See this FAQ for information on common pitfalls and how to improve performance.

Code Optimization in Julia

Before starting this tutorial, we recommend the reader to check out one of the many tutorials for optimization Julia code. The following is an incomplete list:

User-side optimizations are important because, for sufficiently difficult problems, most time will be spent inside your f function, the function you are trying to solve. “Efficient” integrators are those that reduce the required number of f calls to hit the error tolerance. The main ideas for optimizing your DiffEq code, or any Julia function, are the following:

  • Make it non-allocating

  • Use StaticArrays for small arrays

  • Use broadcast fusion

  • Make it type-stable

  • Reduce redundant calculations

  • Make use of BLAS calls

  • Optimize algorithm choice

We’ll discuss these strategies in the context of differential equations. Let’s start with small systems.

JOB —
Answer these questions from the Julia code optimization text:
(a) What do the integrators that the text calls "efficient" reduce?
(b) What does the list recommend using for small arrays?
(c) What kind of systems does the text say it will start with?

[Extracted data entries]

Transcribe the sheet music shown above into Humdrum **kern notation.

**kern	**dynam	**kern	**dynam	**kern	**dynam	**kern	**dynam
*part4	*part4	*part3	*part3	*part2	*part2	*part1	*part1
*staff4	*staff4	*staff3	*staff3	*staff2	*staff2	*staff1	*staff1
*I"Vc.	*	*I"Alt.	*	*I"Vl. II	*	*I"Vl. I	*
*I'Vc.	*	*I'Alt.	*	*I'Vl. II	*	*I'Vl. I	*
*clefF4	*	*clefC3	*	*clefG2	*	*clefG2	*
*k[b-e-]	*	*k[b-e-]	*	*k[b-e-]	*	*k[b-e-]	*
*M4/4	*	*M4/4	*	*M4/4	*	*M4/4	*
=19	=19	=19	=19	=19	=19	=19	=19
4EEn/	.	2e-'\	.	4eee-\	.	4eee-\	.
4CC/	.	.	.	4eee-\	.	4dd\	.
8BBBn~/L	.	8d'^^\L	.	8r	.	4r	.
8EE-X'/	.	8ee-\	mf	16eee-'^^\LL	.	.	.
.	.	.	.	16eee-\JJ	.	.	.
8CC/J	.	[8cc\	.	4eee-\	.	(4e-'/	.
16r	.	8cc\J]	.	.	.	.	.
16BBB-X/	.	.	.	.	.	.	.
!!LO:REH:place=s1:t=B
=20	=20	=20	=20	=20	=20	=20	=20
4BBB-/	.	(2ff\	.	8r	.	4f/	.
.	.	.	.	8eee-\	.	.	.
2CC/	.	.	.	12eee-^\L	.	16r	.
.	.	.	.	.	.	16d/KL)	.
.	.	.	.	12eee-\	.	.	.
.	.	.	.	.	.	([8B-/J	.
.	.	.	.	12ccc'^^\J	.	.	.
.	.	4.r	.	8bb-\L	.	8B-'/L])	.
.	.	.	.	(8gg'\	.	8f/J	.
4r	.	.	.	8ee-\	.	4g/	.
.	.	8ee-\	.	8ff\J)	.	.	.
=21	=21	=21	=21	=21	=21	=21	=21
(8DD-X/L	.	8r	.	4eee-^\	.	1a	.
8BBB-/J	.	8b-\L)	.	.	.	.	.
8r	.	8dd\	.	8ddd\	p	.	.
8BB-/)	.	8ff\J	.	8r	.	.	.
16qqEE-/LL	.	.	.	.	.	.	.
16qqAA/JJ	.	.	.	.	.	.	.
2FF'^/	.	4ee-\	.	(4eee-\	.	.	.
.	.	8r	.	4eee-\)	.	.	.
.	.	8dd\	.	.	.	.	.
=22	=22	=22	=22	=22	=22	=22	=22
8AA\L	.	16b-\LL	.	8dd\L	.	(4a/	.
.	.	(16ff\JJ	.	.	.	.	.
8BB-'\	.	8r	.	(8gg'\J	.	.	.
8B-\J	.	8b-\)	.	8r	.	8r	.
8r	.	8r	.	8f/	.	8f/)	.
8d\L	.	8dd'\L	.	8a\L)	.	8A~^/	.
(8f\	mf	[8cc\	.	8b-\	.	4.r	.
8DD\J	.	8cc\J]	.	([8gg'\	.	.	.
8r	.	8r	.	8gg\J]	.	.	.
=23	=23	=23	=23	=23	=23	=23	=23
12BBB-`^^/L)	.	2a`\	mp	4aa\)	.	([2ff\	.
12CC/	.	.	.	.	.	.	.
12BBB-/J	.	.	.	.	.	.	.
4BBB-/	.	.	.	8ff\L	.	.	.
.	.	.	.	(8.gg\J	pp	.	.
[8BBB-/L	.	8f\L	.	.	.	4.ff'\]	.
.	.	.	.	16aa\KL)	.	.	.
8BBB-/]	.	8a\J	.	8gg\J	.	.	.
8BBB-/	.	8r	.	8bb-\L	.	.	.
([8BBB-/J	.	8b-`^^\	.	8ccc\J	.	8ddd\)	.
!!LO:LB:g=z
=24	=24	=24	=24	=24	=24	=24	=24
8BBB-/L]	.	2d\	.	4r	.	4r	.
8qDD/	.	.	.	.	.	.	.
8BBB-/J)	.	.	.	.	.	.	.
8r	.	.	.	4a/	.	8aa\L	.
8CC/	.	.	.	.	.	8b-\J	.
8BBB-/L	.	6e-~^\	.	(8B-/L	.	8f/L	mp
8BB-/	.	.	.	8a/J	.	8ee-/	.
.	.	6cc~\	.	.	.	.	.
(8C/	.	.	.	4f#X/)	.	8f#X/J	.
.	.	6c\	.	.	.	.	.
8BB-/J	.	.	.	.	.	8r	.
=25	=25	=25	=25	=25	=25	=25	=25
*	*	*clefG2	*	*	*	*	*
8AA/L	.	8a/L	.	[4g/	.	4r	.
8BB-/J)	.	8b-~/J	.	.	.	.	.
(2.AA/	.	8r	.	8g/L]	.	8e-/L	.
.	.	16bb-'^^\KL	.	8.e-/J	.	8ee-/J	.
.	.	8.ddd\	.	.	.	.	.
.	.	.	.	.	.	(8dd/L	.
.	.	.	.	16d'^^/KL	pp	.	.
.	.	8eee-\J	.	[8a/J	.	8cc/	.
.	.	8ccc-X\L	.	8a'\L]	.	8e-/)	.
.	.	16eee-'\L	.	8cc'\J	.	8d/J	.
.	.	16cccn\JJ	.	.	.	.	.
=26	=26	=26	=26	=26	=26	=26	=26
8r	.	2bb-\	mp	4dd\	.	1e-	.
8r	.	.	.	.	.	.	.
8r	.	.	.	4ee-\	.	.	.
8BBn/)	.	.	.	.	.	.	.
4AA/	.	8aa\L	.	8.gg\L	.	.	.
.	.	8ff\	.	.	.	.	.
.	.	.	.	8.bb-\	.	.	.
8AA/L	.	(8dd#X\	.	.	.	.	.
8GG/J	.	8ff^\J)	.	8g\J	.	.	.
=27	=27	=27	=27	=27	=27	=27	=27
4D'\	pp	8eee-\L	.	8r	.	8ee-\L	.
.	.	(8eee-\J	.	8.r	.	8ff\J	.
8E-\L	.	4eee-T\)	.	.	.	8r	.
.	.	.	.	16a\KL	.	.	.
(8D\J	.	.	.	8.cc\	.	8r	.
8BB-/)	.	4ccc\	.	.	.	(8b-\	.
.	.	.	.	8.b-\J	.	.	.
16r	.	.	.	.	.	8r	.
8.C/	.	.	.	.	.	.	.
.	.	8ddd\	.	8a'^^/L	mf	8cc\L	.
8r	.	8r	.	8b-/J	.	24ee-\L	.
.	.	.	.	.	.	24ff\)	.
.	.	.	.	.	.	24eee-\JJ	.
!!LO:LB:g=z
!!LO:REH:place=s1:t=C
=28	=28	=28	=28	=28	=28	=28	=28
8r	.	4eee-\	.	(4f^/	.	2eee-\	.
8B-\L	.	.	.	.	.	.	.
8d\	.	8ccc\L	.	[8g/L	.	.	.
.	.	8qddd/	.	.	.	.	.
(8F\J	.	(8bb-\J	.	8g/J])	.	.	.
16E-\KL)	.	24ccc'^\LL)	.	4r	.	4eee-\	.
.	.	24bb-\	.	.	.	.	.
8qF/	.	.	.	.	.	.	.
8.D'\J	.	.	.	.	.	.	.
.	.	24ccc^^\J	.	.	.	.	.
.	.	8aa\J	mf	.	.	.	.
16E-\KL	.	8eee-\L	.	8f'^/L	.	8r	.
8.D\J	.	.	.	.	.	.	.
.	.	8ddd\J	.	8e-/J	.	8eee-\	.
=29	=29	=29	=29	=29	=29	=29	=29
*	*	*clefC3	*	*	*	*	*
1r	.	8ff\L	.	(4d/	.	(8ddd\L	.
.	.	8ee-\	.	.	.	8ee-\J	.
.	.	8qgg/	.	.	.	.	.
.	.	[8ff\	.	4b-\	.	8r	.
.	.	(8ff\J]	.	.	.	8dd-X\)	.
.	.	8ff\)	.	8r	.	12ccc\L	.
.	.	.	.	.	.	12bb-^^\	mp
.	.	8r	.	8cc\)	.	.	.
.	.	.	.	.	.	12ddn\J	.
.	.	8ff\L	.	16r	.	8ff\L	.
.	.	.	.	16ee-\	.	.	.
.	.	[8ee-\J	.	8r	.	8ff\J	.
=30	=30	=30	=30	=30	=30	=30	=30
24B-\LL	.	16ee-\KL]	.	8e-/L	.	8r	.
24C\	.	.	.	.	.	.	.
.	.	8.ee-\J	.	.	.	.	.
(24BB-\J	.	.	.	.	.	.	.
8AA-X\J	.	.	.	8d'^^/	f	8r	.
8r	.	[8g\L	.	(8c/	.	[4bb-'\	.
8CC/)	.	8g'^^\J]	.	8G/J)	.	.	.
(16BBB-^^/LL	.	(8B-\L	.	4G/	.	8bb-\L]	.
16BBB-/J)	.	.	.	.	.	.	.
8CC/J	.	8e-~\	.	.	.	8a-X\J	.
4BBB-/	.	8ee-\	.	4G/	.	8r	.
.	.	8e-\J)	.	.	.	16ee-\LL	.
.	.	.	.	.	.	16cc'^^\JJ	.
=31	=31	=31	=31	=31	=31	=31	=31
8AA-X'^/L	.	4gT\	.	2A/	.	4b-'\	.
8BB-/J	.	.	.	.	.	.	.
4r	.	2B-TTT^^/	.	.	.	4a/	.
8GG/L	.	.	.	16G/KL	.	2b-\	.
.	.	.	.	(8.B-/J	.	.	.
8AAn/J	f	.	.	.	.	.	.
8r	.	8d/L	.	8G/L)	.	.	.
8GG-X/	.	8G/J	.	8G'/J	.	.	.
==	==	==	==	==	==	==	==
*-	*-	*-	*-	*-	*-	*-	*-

ANSWER IN FULL —
(a) They reduce the required number of f calls to hit the error tolerance.
(b) StaticArrays.
(c) Small systems.